Researchers at the University of California, Berkeley, first used CRISPR to make targeted DNA cuts. After more work by Zhang, CRISPR has become the powerful tool seen today, with a proven record in many animals and plants.
"The analogy would be like the search-and-replace function in Microsoft Word," Zhang said. "In the genome, we don't have a biological search function, so we use a specific string of letters."
This string of 20 letters, or bases, is used as a template to search for a specific matching section of the genome, which is no small feat. In humans, double-stranded DNA is made up of three billion base pairs. But once you engineer the special 20-letter-long code, or guide RNA, the CRISPR system will target the desired gene by searching along the DNA until it makes a match. Once locked in, an enzyme then acts like DNA scissors and cuts the two strands.
Because many CRISPRs can act at once, you can delete whole regions or cut and paste from different areas of the genome.
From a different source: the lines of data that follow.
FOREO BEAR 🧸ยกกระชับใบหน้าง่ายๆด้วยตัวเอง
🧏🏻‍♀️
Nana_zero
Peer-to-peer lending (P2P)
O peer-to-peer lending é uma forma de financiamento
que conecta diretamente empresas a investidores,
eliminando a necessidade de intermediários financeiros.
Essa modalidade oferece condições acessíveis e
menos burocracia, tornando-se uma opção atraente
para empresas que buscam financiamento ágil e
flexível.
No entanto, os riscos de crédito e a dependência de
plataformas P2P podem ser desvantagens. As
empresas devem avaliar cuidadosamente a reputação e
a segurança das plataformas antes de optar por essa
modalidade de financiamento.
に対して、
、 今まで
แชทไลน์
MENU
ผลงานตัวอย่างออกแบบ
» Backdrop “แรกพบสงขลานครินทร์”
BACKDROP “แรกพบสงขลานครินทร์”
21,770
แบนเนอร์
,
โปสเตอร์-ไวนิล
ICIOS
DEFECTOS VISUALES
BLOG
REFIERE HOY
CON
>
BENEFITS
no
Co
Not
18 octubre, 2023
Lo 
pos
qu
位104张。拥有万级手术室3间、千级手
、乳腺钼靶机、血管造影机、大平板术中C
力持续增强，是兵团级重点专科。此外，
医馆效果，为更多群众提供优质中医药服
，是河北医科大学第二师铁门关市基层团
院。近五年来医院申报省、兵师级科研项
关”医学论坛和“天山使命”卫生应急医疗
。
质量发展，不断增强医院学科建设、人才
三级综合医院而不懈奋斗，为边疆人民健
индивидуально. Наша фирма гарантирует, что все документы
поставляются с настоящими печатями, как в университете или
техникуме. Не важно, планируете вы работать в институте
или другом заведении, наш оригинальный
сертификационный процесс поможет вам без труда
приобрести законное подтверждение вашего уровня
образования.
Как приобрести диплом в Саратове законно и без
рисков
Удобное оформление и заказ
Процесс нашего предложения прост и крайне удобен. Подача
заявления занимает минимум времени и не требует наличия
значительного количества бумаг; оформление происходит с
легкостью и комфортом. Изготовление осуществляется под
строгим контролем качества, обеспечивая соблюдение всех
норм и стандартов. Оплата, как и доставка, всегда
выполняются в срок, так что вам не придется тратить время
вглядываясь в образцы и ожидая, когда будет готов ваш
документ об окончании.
The tool can also exploit the cell's natural DNA repair mechanism and weave a new piece of genetic code into a gap.
Zhang has cofounded a Cambridge, Mass.-based start-up, Editas Medicine, to develop new treatments using CRISPR.
"In areas of research, CRISPR can help us understand and identify genetic mutations that can lead to disease," he said. "Clinically in the long run, we might be able to use it to repair mutations."
Zhang also notes that real-world applications abound beyond medicine too: making better crops or biofuels. But experts say it will be years before genomic surgery comes to a hospital near you.
"It may take 10 years, could be shorter," Bao said. "The most important challenge is off-target cutting - not only cutting where you want to cut, but also at other locations you don't want."
For instance, if 19 out of 20 letters match up, the guide RNA may still bind and cause the enzyme to cut the wrong gene. Zhang is working on ways to make the search more stringent, such as increasing the number of letters.
And even when the correct edits are made, an organ could have other issues. Researchers recently regenerated damaged heart muscle in monkeys using an older gene editing technique, and found that the animals had episodes of irregular heartbeats after the procedure.
Still, Epstein remains optimistic about CRISPR's future, and predicts it will be available to patients within a decade.
"It's not pie-in-the-sky anymore, it's real," he said. "Changes can occur in surprising, quantum leaps."